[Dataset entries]
____________________

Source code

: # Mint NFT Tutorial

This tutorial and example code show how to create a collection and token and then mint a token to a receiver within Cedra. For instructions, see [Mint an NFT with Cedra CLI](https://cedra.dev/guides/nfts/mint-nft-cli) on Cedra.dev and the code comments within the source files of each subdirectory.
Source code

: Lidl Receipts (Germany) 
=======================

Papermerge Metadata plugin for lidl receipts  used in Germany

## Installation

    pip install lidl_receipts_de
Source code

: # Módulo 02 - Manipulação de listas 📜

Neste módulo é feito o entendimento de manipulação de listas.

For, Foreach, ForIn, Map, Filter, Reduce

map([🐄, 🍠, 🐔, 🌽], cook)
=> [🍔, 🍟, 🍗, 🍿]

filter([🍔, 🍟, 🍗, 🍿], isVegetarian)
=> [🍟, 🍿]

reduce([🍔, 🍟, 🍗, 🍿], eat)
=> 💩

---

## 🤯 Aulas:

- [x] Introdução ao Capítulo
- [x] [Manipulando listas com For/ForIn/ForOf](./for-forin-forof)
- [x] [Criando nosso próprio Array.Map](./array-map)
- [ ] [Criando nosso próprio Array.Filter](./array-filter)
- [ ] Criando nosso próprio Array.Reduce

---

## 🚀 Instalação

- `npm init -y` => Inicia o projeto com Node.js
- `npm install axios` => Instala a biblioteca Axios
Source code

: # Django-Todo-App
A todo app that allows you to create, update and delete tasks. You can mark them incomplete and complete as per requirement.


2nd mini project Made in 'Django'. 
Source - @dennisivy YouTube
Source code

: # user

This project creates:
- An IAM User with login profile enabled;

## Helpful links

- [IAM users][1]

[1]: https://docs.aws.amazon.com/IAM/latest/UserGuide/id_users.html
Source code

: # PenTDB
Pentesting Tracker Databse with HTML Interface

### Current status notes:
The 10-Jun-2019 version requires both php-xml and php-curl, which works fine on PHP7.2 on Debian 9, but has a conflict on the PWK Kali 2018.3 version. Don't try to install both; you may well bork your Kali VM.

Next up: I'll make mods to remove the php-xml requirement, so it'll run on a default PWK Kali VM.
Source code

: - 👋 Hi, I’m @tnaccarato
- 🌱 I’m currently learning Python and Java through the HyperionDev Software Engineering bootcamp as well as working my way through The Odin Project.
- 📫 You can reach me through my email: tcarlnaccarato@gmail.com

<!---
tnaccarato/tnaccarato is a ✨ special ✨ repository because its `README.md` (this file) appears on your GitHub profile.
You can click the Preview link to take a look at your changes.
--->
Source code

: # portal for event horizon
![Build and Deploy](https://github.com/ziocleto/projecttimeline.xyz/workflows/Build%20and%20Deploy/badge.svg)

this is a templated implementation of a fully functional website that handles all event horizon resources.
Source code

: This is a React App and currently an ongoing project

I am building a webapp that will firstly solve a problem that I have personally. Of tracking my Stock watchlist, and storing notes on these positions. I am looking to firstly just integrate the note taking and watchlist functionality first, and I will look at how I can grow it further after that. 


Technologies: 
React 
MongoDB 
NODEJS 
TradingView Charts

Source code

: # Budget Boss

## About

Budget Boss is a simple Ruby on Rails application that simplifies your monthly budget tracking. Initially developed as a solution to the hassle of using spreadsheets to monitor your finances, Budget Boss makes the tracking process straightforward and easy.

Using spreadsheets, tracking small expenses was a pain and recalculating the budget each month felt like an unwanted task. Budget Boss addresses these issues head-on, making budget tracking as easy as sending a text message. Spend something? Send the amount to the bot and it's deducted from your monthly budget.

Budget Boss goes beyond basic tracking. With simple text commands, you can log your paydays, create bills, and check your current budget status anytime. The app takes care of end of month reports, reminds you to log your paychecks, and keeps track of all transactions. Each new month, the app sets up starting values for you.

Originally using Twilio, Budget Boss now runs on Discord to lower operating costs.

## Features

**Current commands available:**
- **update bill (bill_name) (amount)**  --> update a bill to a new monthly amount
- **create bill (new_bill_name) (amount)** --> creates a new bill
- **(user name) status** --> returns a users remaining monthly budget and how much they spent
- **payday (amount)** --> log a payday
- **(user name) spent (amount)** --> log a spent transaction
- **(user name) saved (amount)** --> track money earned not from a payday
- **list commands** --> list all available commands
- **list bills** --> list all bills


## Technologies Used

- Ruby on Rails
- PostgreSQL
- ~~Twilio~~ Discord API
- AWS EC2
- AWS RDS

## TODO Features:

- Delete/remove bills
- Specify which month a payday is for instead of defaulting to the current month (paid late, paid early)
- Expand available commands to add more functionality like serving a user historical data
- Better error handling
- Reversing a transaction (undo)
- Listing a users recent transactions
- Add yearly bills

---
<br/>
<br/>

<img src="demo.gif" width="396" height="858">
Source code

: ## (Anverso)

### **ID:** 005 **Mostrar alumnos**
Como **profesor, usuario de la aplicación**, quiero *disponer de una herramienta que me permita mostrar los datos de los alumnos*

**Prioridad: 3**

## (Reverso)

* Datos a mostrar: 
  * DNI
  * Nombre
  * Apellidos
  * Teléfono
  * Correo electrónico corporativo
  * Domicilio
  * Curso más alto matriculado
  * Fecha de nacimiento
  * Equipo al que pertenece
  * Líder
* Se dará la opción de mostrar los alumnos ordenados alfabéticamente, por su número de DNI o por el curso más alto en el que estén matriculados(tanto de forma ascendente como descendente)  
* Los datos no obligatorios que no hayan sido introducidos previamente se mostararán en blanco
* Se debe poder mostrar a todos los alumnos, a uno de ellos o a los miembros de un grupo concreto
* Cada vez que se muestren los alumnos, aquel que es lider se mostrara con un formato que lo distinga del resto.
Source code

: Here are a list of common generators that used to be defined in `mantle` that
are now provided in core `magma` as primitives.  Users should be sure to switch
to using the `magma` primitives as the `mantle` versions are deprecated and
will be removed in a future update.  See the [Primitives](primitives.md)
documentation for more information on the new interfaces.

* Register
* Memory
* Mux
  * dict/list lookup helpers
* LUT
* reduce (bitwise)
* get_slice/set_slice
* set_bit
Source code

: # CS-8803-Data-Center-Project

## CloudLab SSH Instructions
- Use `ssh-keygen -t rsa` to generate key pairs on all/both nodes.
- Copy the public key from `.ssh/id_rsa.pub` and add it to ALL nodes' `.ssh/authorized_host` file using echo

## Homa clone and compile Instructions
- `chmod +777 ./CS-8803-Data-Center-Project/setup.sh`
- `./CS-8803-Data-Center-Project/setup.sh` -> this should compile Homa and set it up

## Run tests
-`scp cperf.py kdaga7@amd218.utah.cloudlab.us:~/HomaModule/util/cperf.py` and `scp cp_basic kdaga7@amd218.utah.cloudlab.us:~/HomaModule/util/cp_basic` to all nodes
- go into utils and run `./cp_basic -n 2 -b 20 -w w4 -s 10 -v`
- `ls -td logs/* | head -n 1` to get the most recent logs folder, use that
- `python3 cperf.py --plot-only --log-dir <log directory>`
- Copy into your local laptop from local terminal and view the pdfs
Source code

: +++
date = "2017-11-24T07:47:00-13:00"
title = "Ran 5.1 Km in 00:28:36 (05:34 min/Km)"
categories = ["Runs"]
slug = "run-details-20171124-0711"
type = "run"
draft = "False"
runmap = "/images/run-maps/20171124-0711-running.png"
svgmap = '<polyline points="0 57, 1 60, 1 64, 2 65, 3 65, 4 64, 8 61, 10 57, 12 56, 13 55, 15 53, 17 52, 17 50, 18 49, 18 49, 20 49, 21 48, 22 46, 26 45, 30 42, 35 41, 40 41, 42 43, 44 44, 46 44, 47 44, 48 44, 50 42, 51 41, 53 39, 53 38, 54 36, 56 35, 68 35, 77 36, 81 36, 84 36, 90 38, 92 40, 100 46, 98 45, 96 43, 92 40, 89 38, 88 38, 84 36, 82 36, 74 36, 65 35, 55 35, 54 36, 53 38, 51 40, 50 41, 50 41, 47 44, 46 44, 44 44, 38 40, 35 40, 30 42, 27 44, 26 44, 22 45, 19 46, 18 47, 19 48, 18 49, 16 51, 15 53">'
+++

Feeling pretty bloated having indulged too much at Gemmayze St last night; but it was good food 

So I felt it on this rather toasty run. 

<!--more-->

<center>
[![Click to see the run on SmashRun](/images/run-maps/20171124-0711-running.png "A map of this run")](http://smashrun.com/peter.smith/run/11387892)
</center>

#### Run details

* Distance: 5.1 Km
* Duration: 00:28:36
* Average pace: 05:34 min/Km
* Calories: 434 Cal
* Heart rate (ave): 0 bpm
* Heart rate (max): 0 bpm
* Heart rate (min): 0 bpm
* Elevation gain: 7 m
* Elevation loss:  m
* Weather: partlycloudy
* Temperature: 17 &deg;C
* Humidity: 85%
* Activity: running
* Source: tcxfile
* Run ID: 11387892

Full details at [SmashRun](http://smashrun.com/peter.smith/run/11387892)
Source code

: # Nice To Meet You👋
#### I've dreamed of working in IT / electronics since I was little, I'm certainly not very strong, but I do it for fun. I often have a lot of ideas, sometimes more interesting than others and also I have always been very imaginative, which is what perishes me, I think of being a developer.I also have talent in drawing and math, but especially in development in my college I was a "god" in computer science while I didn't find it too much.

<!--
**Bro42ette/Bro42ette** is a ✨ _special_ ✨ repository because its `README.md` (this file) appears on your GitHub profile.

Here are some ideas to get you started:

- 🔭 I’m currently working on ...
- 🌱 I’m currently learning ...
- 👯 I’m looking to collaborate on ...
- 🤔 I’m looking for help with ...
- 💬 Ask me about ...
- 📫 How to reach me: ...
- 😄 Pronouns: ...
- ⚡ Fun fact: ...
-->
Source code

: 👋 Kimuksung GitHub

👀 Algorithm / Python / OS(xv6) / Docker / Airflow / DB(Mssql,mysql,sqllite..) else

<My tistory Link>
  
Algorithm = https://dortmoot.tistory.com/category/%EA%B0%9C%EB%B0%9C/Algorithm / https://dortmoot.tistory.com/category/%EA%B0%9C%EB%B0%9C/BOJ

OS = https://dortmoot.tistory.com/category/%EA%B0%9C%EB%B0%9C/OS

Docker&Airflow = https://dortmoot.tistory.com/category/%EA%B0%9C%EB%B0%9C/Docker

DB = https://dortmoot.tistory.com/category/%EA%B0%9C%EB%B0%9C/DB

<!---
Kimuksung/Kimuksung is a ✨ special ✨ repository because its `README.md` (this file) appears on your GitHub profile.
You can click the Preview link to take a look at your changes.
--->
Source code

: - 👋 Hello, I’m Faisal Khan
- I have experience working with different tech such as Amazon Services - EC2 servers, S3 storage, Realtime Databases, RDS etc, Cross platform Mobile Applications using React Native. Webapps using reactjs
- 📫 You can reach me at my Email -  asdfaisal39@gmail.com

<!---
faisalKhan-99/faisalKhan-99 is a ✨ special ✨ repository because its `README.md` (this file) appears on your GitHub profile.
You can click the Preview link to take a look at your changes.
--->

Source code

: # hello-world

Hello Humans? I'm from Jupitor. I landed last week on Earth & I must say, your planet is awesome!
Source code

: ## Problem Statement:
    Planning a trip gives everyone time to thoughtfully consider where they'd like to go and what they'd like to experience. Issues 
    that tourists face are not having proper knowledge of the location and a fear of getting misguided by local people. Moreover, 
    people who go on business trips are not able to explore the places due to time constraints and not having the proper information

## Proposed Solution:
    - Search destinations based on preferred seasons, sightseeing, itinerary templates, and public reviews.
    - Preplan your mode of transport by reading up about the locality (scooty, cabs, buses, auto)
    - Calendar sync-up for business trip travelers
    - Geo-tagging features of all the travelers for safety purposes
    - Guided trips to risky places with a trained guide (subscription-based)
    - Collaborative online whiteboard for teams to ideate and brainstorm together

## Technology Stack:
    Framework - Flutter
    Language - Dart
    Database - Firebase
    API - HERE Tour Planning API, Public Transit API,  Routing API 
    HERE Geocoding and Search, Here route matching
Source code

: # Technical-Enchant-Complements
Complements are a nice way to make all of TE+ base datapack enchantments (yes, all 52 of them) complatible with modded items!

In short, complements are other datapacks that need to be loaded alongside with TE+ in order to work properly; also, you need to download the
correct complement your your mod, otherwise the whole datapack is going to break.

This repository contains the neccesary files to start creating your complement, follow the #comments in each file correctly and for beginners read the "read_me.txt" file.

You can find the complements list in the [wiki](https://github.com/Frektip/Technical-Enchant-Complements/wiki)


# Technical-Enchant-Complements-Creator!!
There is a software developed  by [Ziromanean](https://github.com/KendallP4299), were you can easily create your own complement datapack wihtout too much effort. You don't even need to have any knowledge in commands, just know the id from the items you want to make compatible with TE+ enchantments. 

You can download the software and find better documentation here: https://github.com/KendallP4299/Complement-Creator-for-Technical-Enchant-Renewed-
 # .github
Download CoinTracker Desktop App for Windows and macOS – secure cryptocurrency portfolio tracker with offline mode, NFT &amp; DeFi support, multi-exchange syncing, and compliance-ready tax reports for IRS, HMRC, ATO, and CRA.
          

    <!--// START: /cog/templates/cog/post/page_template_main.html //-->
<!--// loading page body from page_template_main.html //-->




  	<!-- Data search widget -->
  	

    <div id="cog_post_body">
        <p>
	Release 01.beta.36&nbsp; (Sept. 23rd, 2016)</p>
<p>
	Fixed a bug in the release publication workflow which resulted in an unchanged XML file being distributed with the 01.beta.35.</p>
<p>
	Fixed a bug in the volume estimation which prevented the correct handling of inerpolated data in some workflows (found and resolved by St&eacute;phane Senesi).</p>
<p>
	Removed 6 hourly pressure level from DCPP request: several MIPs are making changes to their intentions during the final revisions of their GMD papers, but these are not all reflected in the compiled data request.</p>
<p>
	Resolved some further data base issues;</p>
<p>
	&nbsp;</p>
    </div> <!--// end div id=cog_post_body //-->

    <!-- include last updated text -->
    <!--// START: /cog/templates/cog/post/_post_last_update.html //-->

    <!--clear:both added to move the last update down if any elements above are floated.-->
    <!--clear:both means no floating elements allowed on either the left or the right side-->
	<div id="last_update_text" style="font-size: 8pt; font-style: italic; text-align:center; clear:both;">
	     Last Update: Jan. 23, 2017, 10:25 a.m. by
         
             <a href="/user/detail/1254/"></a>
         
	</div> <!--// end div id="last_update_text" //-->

____________________

WHAT TO PRODUCE:
From the data above, extract every line that contains the string "setup".

RESULT FOR THIS EXERCISE:
- `chmod +777 ./CS-8803-Data-Center-Project/setup.sh`
- `./CS-8803-Data-Center-Project/setup.sh` -> this should compile Homa and set it up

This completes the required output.